The analysis suggests that the average partisanship of an executive team increased by 7.7 percentage points over the 12-year study period. The average team also became more gender diverse over the same period — a trend that might have been expected to lead to more disparate political views. The researchers acknowledge that they cannot determine the extent to which increased partisanship results directly from people wanting to live and work among those who think like themselves or indirectly from the characteristics of the firm or the location of its headquarters.

Sixty-one percent of the increase in partisanship is attributed to a greater inclination of executives to match with those who share their political views, known as assortative matching. The remaining 39 percent resulted from the overall executive population becoming more politically homogeneous, with an uptick in the share of registered Republicans. Assortative matching is more prevalent in the telecommunications, entertainment, finance, real estate, and energy sectors than in other industries. The increase in assortative matching among executives is more than twice as large as would be expected on the basis of voter registration trends where they reside.

Executives affiliated with both parties are driving polarization, as reflected in an increase over the study period both in all-Republican and in all-Democratic executive teams. But the Republican Party made greater gains, increasing from 63 percent of executives in 2008 to 75 percent in 2016, before declining to 68 percent in 2020.

Executives whose party affiliations are in the minority of their executive team have a 3.2 percentage point higher probability of leaving their firm than those in the majority in a given year. That represents nearly a quarter of the unconditional turnover probability of 13.4 percent during the sample period. CEOs misaligned with the rest of the executive team are also 27 percent more likely to be fired than their better-aligned peers.

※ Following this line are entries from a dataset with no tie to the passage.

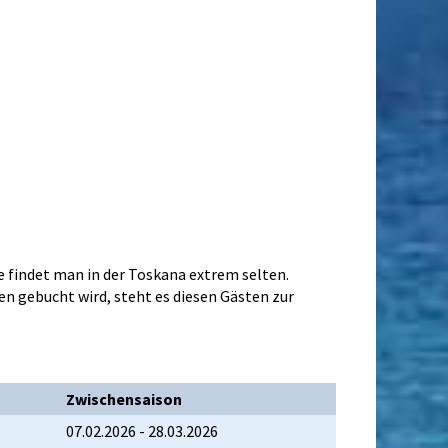
 findet man in der Toskana extrem selten.
en gebucht wird, steht es diesen Gästen zur
Zwischensaison
07.02.2026 - 28.03.2026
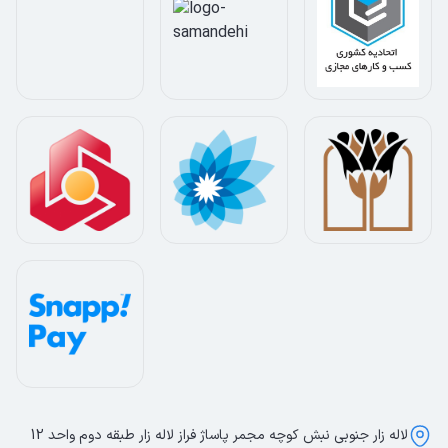
لاله زار جنوبی نبش کوچه مجمر پاساژ فراز لاله زار طبقه دوم واحد 12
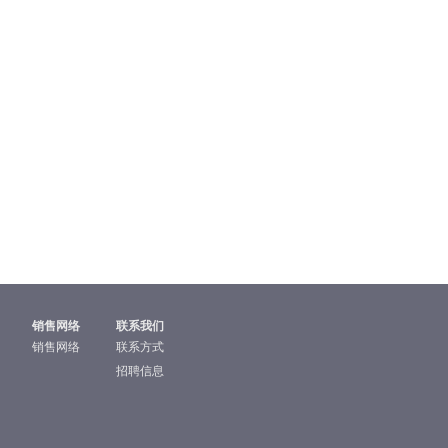
销售网络
联系我们
销售网络
联系方式
招聘信息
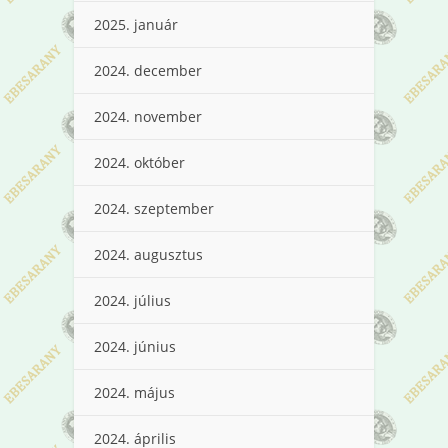
2025. január
2024. december
2024. november
2024. október
2024. szeptember
2024. augusztus
2024. július
2024. június
2024. május
2024. április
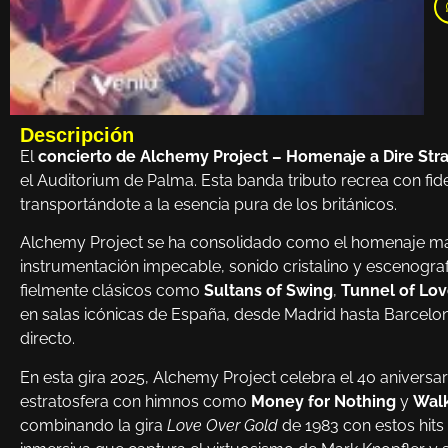
Descripción
El
concierto de Alchemy Project – Homenaje a Dire Stra
el Auditorium de Palma. Esta banda tributo recrea con fid
transportándote a la esencia pura de los británicos.
Alchemy Project se ha consolidado como el homenaje más a
instrumentación impecable, sonido cristalino y escenograf
fielmente clásicos como
Sultans of Swing
,
Tunnel of Lo
en salas icónicas de España, desde Madrid hasta Barcelon
directo.
En esta gira 2025, Alchemy Project celebra el 40 aniversa
estratosfera con himnos como
Money for Nothing
y
Walk
combinando la gira
Love Over Gold
de 1983 con estos hits 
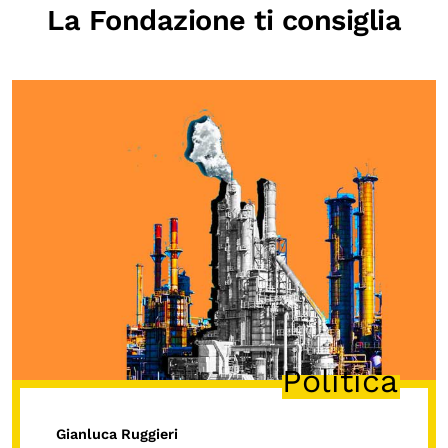
La Fondazione ti consiglia
Politica
Gianluca Ruggieri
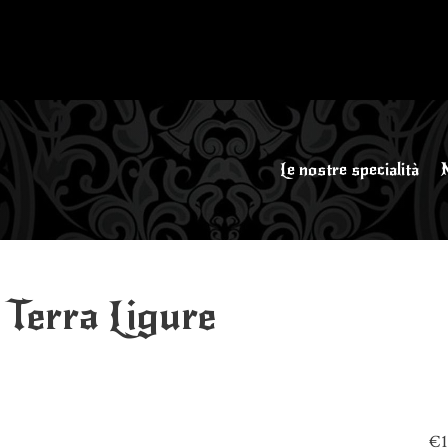
Le nostre specialità
 Terra Ligure
€1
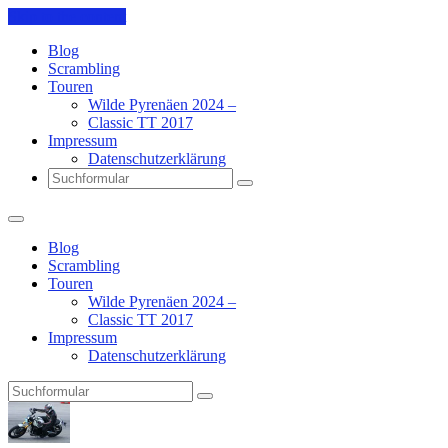
Skip to the content
Blog
Scrambling
Touren
Wilde Pyrenäen 2024 –
Classic TT 2017
Impressum
Datenschutzerklärung
Search
Blog
Scrambling
Touren
Wilde Pyrenäen 2024 –
Classic TT 2017
Impressum
Datenschutzerklärung
Search
Pit's
Blog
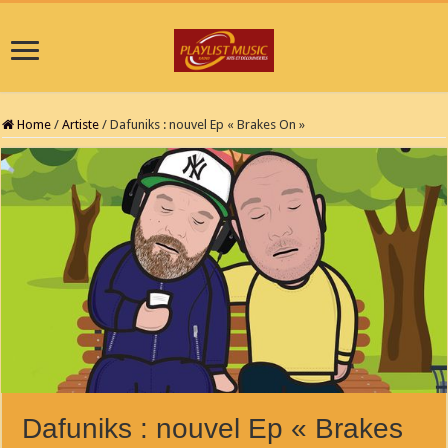
Home
/
Artiste
/
Dafuniks : nouvel Ep « Brakes On »
Dafuniks : nouvel Ep « Brakes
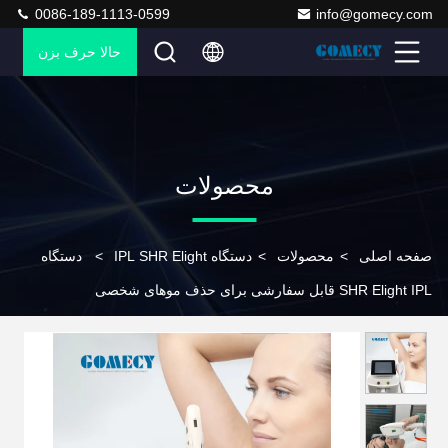
0086-189-1113-0599
info@gomecy.com
حالا حرف بزن
محصولات
صفحه اصلی
>
محصولات
>
دستگاه IPL SHR Elight
>
دستگاه
SHR Elight IPL قابل سفارشی برای حذف موهای شخصی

The effect of board homogeneity on firm performance is difficult to assess on a priori grounds. A more homogeneous board may be less likely to deadlock over decisions, but it may also be more susceptible to costly groupthink. The stock market reaction to the departures of executives who diversify their teams is consistent with the latter view. The researchers estimate that cumulative abnormal returns are 1.7 percent lower in the wake of a misaligned executive’s departure than when an aligned executive leaves. They associate the departure of a misaligned executive with an average $238 million loss to shareholders of the affected company.